Beyoncé - "Schoolin' Life"
Wednesday, December 3, 2008
Rosa Parks was her No. 1 fan, and Martin Luther King, Jr., called her the queen of American folk music. Odetta's stage presence was regal enough: planted on stage like an oak tree no one would dare cut down, wearing a guitar high on her chest, she could envelop Carnegie Hall with her powerful contralto as other vocalists might fill a phone booth. This was not some pruny European monarch but a stout, imperious queen of African-American music. She used that amazing instrument to bear witness to the pain and perseverance of her ancestors. Some folks sing songs. Odetta testified.
Her death on Dec. 2 in New York City at 77 from heart failure, coupled with that of South African singer Miriam Makeba three weeks ago, writes finis and fulfillment to 50 years of pursuing self-determination through song, of spreading the word through music. For a handful of black singers, their discography is an aural history, centuries deep, of abduction, enslavement, social and sexual abuse by the whites in power — and of the determination first to outlive the ignominy branded on the race, then to overcome it. In her commanding presence, charismatic delivery and determination to sing black truth to white power, Odetta was the female Paul Robeson.

○ ○ ○ ○ ○

== Exercise instructions ==
Can you copy the Odetta tribute from "Her death on" up to and including "female Paul Robeson.", replacing "aural history" with "oral history"? Work only from the Odetta tribute above.

○ ○ ○ ○ ○

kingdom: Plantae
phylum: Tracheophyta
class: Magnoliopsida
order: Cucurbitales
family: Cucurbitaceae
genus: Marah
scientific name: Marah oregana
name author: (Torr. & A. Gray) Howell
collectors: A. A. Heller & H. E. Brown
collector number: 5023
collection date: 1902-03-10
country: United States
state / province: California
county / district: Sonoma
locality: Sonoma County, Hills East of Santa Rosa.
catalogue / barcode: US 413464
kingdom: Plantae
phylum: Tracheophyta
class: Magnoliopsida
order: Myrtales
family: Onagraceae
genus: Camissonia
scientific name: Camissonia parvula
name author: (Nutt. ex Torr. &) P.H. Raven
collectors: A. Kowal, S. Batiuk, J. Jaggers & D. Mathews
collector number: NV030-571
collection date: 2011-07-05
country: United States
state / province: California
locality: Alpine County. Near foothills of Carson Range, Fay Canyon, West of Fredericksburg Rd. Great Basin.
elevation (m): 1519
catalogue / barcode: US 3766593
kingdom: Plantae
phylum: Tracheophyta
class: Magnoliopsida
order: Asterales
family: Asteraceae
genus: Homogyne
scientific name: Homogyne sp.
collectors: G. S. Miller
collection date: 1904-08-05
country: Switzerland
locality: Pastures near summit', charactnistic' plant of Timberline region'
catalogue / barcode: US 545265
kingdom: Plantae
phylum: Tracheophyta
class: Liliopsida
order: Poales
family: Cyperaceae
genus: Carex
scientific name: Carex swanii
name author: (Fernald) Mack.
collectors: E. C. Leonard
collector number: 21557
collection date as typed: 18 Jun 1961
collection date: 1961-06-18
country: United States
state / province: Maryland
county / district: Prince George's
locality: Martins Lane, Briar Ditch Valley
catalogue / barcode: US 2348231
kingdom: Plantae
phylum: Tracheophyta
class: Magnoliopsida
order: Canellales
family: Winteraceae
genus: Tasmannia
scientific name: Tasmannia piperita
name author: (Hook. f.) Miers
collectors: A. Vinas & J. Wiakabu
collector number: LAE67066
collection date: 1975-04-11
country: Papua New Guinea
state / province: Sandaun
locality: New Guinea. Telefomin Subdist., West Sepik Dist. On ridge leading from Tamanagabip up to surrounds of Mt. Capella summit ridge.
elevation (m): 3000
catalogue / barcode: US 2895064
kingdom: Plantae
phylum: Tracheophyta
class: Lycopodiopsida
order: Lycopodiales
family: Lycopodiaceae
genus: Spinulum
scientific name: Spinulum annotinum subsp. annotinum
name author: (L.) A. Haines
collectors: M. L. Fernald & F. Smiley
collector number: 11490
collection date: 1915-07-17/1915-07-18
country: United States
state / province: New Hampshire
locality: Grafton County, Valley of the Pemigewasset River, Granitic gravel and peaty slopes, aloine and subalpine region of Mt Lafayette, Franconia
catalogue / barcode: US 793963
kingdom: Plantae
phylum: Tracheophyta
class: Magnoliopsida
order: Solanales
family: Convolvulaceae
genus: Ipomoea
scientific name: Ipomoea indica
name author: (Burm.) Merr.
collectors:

○ ○ ○ ○ ○

== Written reply ==
Her death on Dec. 2 in New York City at 77 from heart failure, coupled with that of South African singer Miriam Makeba three weeks ago, writes finis and fulfillment to 50 years of pursuing self-determination through song, of spreading the word through music. For a handful of black singers, their discography is an oral history, centuries deep, of abduction, enslavement, social and sexual abuse by the whites in power — and of the determination first to outlive the ignominy branded on the race, then to overcome it. In her commanding presence, charismatic delivery and determination to sing black truth to white power, Odetta was the female Paul Robeson.